Food Management Editor-in-Chief Eric Stoessel
What are the five “suckiest” things about being an adult? Taxes, working a 9-5 job, minivans, responsibilities and cubicles, at least according to a survey of high school students cited by Steelcase’s Rick Mohr. Sounds about right to me. Seventh on the list was dying, so cubicles, his life’s work and company’s focus, were two worse than death, noted the consultant for the office furniture manufacturer.
Mohr was speaking to an audience of approximately 200 attendees at the Society for Hospitality and Foodservice Management’s Critical Issues Conference about the next generation of workers and what the office (and cafeteria) of the future might look like.
Who are these workers and what do they want? Today they are mostly from Gen Y, which continues to make up a growing share of the workforce as Boomers reach the twilight of their careers.
If you want more insight into what drives some of those Millennials, read about David Schwartz and a group of college students fighting for sustainable food purchases across college campuses Gen Y, the experts say, seeks authenticity, convenience and shared experiences in their food and life.
But Mohr was really talking about Gen Z, the next generation, born after 1996. They’ve been surrounded by tablets, smartphones and WiFi from the day they were born and now feel like they can work from anywhere. They want a job that means something; collaboration regardless of location, rank or job title; and instead of a work-life balance, they want work-life integration.
“We need to start paying attention now,” he says, because by 2020, up to eight percent of the workforce will be these Gen Zers.
I had the chance to meet several students at Ohio State last month while I was visiting foodservice director and incoming NACUFS president Zia Ahmed and his impressive dining operation.
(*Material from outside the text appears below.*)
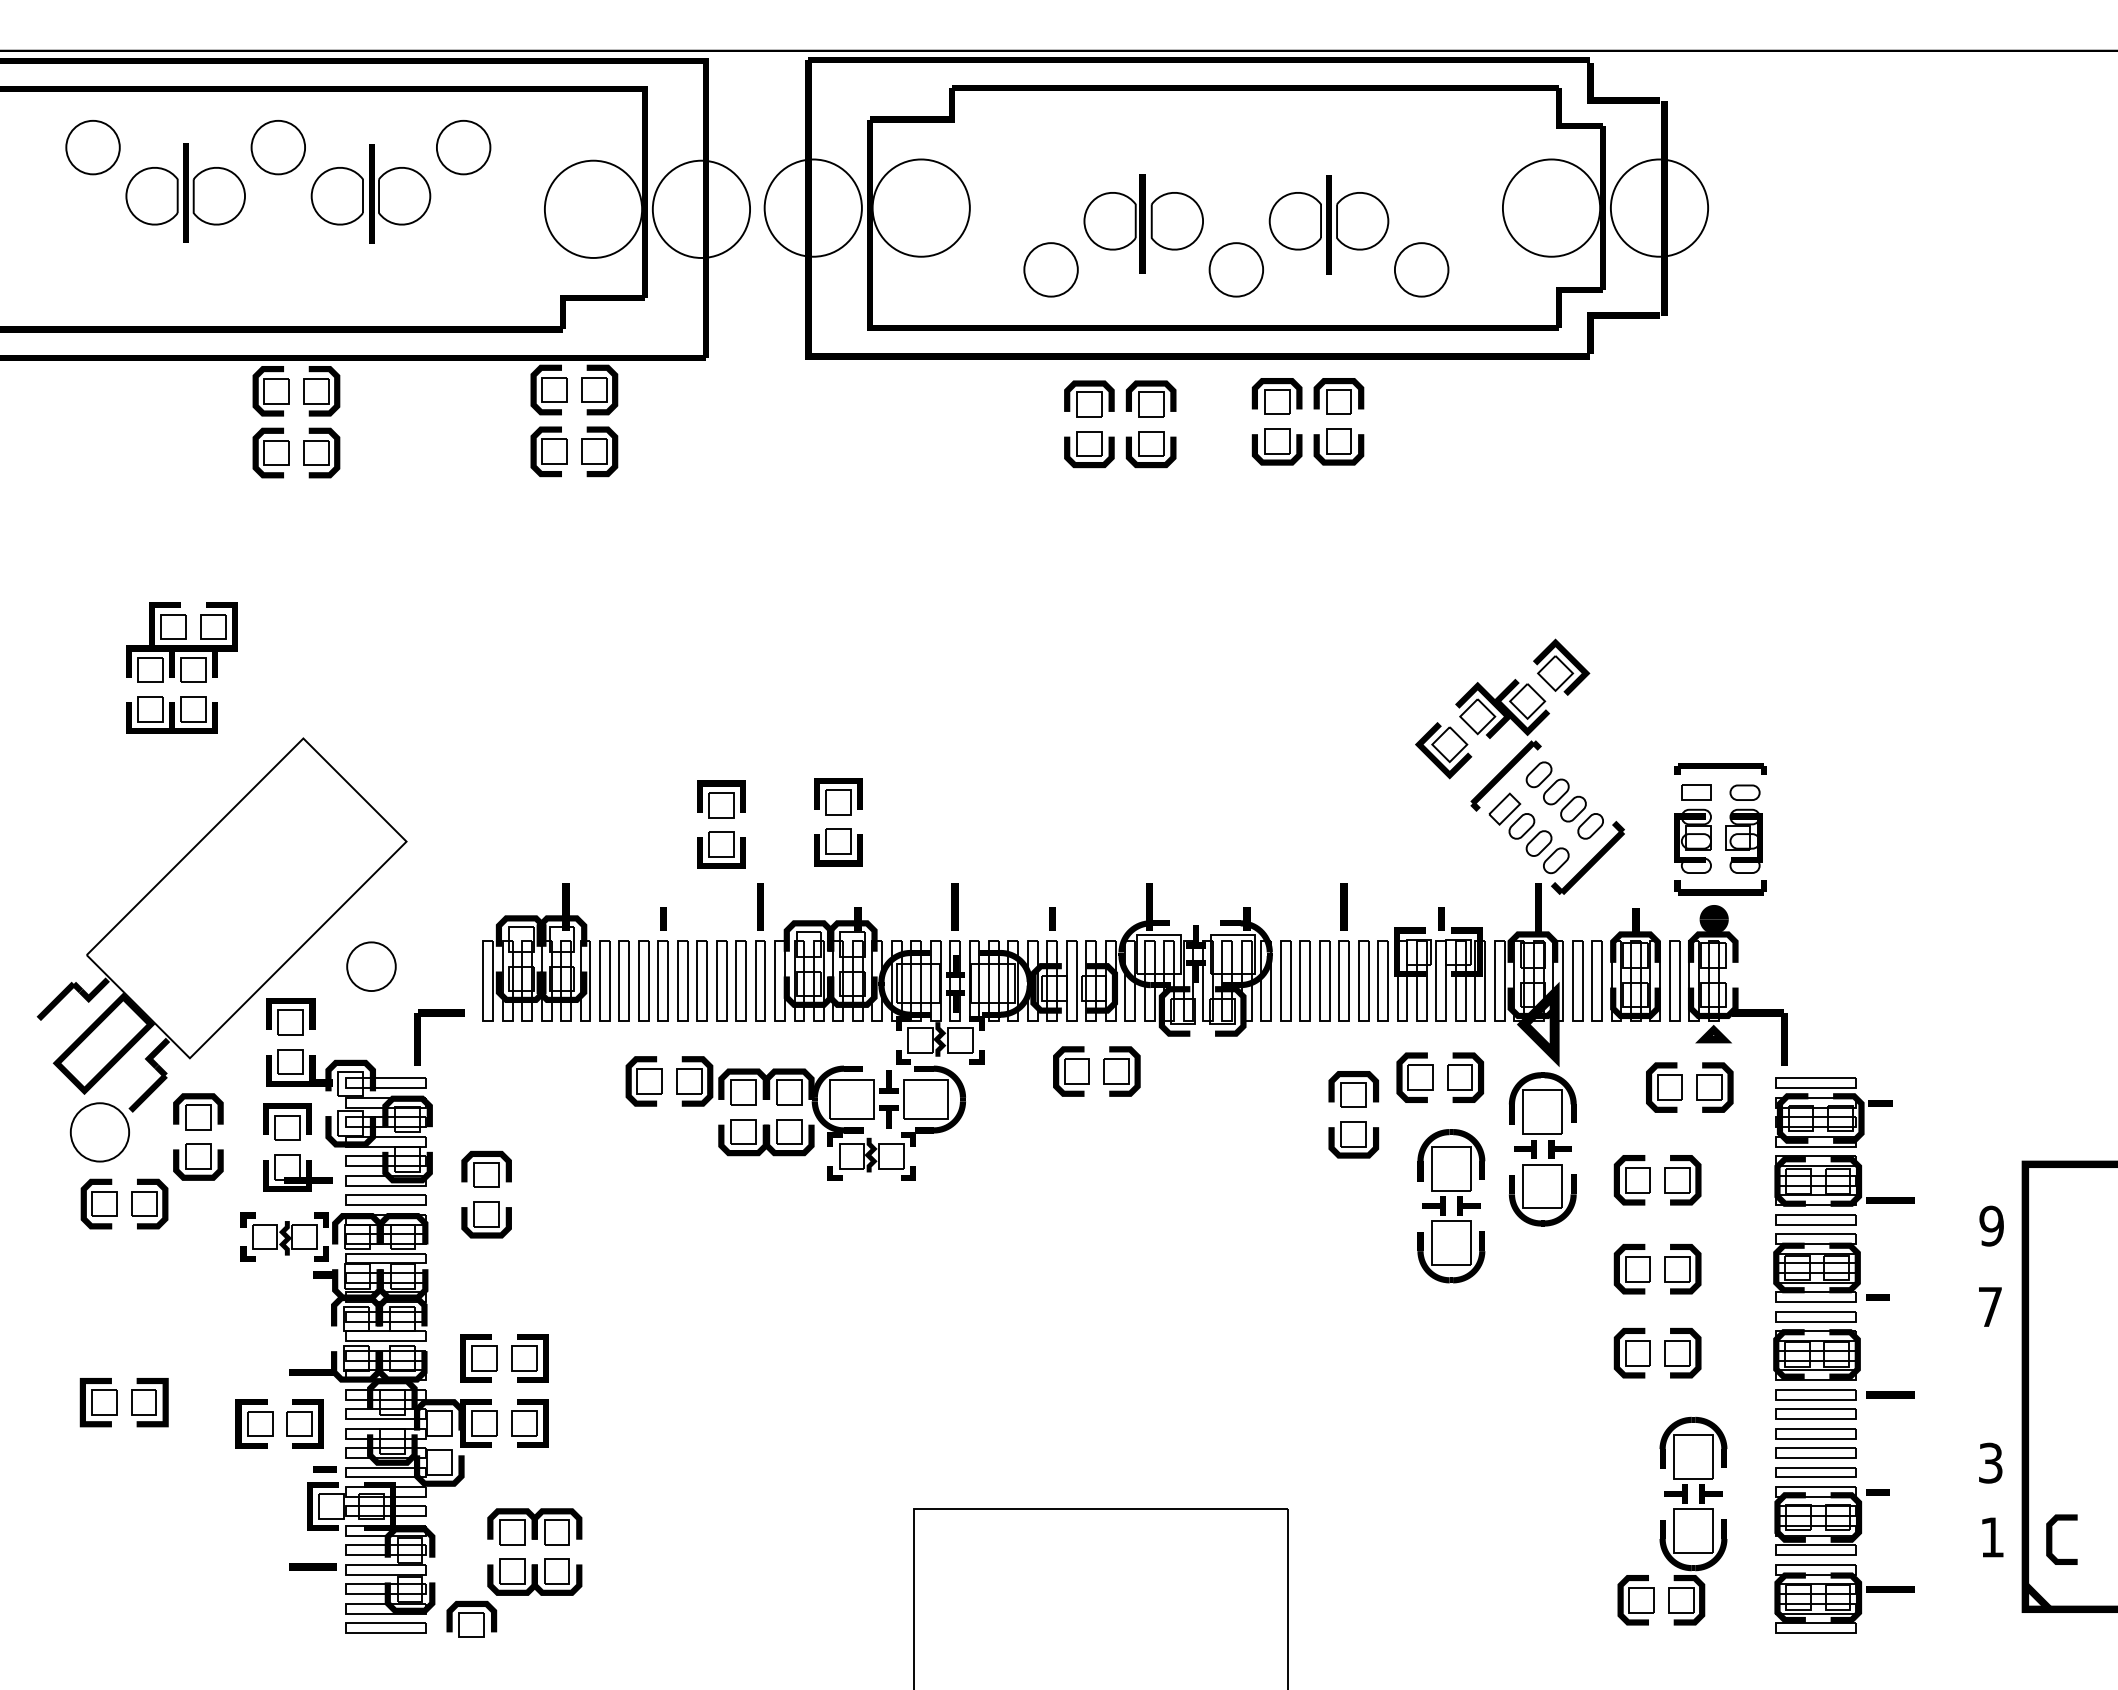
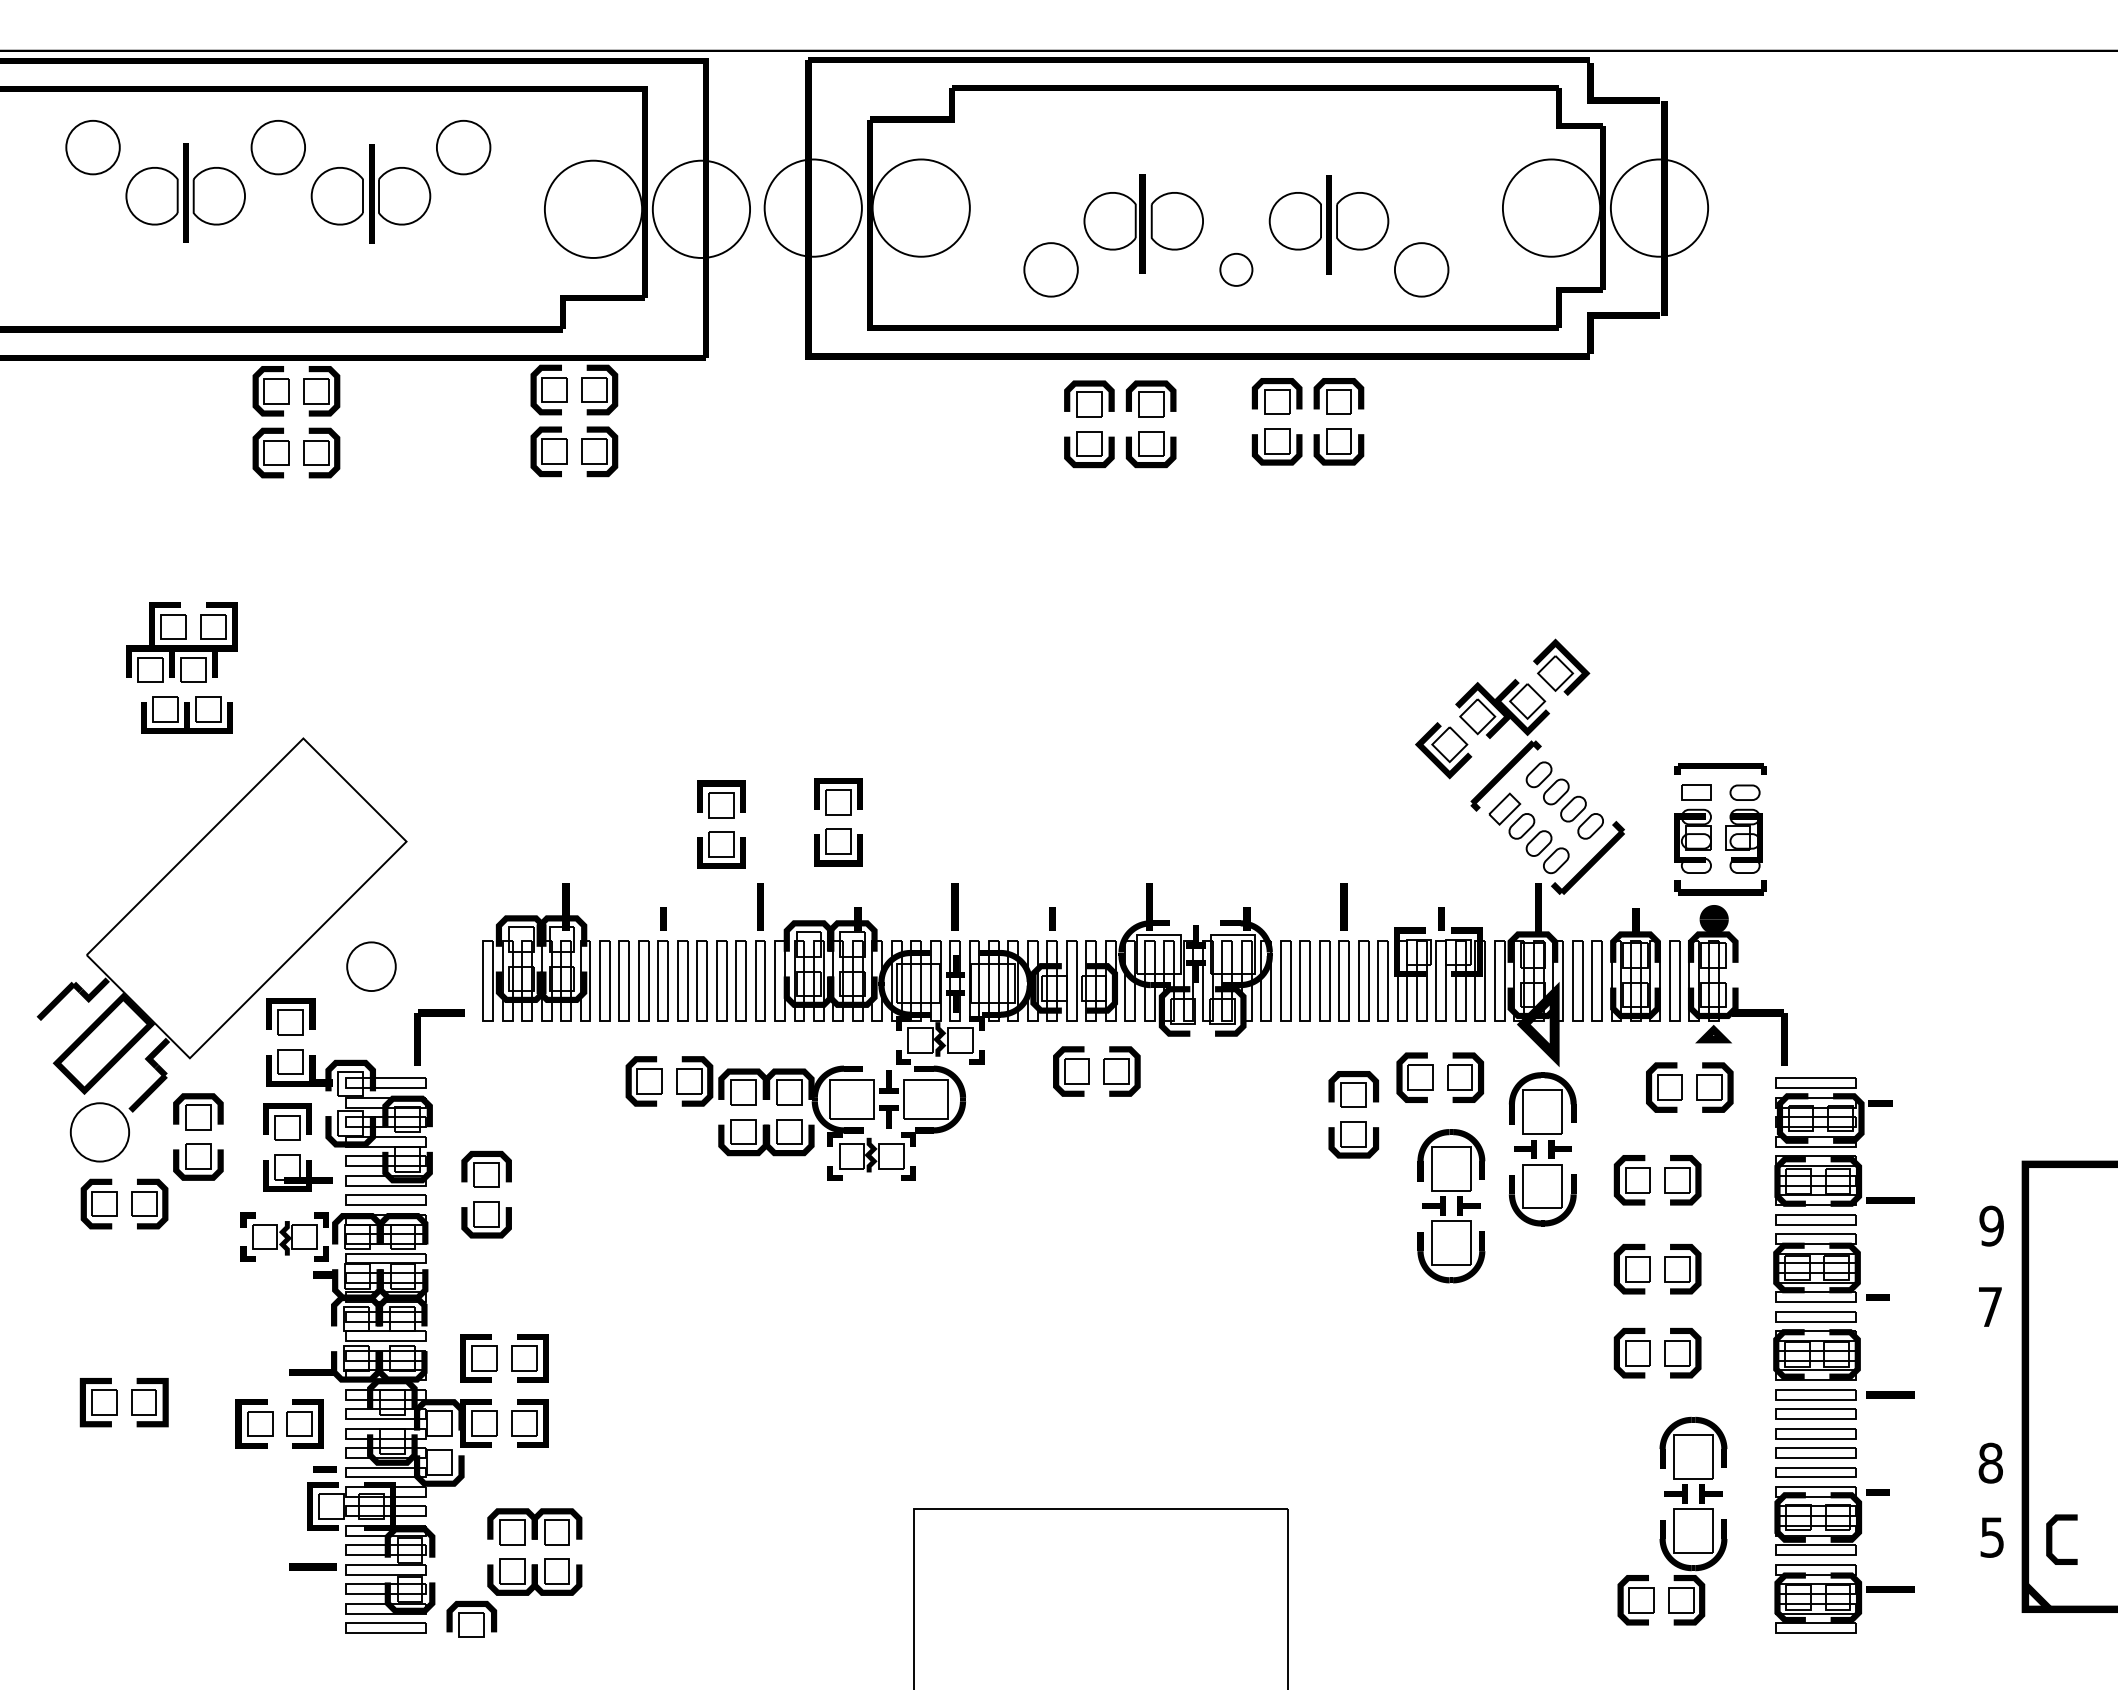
circle at (1236, 269) diameter: 53 px -> 32 px
part at (171, 714) position: (171, 714) -> (186, 714)
text at (1990, 1462): 3 -> 8
text at (1991, 1537): 1 -> 5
I didn’t ask their age, but I’d guess they were born in the early to mid ’90s.
I had breakfast with a handful of students very involved with Zia’s operations and their passion for the job, focus on a career path and interest in health and wellness were far different than my vague recollections of college. I walked those same sidewalks in Columbus 20 years before with far less direction. Later I had lunch with two members of the Resident Halls Advisory Council, who spoke about the importance of trying new, ethnic and authentic foods.
What intrigues me is our readers in high school and college cafeterias are right now feeding and serving this next generation that our colleagues in healthcare and corporate offices will soon be employing and building offices and cafeterias to satisfy.
I’m curious if you’ve noticed any changes in this year’s class of high school seniors or college freshmen. How are they different from those five or 10 years ago?
I bet the general manager of any hotel or restaurant would love to know and so would the hospitals and businesses that will be employing your students in a few years. You have incredible insight into our future and from what I’ve seen, it looks pretty good.